BEGIN

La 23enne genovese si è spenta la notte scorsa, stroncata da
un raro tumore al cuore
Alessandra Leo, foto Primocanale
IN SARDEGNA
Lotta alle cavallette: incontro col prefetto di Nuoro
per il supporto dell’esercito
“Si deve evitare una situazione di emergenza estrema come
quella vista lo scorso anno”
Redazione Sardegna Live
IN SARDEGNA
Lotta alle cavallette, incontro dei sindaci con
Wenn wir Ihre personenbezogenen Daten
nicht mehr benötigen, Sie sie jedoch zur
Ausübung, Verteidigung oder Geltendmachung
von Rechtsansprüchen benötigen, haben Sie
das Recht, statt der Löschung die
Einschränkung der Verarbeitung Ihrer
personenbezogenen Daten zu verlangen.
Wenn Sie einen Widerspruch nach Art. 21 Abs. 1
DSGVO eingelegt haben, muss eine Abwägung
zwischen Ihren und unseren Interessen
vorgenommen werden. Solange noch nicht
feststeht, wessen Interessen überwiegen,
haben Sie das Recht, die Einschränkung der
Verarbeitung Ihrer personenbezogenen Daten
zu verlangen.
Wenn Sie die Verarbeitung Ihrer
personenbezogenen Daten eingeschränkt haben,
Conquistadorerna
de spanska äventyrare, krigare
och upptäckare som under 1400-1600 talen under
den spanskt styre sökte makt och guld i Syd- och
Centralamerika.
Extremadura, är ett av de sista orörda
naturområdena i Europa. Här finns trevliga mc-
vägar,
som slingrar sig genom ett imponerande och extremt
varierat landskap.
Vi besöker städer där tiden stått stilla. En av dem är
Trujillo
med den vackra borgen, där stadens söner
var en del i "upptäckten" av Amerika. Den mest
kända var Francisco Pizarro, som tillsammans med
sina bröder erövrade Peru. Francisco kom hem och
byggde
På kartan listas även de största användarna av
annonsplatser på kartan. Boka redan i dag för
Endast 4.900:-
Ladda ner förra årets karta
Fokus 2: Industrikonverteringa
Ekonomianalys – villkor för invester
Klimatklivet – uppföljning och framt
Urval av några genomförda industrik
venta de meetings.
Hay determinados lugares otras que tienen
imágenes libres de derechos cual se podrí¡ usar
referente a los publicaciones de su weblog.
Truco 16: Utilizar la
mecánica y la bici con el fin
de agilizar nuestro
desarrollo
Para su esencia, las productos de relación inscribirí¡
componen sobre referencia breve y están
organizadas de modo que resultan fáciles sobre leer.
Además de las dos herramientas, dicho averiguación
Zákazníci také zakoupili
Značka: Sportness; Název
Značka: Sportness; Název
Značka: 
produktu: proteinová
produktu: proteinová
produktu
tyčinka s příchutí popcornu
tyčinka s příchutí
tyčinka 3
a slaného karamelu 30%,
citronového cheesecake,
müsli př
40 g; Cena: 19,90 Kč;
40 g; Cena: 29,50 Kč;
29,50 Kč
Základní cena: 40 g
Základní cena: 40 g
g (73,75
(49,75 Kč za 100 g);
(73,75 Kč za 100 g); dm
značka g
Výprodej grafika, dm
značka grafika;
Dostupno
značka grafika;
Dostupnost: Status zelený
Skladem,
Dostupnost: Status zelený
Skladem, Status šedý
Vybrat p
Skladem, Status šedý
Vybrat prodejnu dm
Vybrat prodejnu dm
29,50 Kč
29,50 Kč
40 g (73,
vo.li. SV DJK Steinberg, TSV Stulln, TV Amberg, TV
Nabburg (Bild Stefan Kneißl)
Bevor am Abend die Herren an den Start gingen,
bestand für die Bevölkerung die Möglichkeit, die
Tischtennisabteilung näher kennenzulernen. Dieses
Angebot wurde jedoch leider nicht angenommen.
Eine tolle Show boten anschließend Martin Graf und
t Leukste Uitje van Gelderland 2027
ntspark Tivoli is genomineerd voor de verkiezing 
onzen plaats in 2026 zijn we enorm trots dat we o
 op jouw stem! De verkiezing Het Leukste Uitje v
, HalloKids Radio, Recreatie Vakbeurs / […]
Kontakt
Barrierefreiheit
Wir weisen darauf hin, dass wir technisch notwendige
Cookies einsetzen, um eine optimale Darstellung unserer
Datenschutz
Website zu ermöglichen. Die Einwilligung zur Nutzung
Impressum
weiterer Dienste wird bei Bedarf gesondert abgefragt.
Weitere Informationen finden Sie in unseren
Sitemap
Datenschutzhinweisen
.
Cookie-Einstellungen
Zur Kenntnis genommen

END

__Your instructions__: The lines in the entries above that carry the word "verkiezing" must be copied.

__Result__:
ntspark Tivoli is genomineerd voor de verkiezing 
 op jouw stem! De verkiezing Het Leukste Uitje v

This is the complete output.